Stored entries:
════════════════
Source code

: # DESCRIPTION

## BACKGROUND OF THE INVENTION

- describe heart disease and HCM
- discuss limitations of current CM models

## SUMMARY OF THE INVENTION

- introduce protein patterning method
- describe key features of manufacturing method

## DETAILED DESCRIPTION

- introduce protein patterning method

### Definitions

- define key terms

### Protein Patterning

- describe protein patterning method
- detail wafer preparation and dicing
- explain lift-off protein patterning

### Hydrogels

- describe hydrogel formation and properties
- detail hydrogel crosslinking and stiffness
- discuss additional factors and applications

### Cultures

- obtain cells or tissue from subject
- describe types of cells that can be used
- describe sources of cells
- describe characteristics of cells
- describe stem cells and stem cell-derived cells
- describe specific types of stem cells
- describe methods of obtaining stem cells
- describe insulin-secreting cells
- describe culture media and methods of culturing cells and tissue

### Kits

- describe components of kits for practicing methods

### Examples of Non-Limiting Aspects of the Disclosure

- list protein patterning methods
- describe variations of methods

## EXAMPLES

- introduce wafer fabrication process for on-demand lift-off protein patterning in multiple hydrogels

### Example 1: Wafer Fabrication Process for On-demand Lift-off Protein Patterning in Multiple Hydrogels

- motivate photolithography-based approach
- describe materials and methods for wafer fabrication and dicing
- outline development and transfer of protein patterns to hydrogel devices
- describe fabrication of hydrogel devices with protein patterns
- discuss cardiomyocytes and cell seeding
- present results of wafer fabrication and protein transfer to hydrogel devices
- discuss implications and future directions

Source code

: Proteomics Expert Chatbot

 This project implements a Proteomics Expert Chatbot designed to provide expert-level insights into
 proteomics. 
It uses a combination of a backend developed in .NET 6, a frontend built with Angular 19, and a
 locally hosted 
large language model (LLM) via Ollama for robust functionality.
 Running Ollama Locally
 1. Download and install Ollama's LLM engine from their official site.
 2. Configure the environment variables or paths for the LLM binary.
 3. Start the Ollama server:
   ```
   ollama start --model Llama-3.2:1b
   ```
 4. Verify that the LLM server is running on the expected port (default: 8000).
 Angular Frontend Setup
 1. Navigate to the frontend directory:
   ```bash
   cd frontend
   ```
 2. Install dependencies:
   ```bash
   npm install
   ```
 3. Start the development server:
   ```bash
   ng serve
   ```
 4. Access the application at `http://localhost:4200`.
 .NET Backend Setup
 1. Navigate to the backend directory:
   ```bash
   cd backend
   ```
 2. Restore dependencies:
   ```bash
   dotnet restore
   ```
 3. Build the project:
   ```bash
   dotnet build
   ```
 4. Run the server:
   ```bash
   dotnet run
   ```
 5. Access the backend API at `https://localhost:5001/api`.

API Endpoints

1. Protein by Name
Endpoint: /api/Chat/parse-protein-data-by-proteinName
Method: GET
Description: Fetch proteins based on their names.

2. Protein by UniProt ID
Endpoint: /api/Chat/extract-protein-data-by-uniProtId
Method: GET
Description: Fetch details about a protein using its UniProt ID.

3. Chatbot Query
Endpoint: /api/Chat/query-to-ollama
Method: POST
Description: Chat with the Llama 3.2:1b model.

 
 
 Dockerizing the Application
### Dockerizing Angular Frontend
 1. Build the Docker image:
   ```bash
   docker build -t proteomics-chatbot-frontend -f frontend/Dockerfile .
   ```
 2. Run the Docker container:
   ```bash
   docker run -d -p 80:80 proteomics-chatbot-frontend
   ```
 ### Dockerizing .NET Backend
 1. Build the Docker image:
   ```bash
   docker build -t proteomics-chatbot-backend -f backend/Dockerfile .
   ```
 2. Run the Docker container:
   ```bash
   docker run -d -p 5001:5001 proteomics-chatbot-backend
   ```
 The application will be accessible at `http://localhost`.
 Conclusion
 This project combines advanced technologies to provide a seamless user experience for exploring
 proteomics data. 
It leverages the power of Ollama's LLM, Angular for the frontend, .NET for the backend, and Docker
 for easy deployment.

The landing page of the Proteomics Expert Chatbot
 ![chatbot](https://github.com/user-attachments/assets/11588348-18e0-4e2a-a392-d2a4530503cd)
════════════════
Task prompt: Show all lines above containing "development".

Solution to the exercise:
- outline development and transfer of protein patterns to hydrogel devices
 3. Start the development server:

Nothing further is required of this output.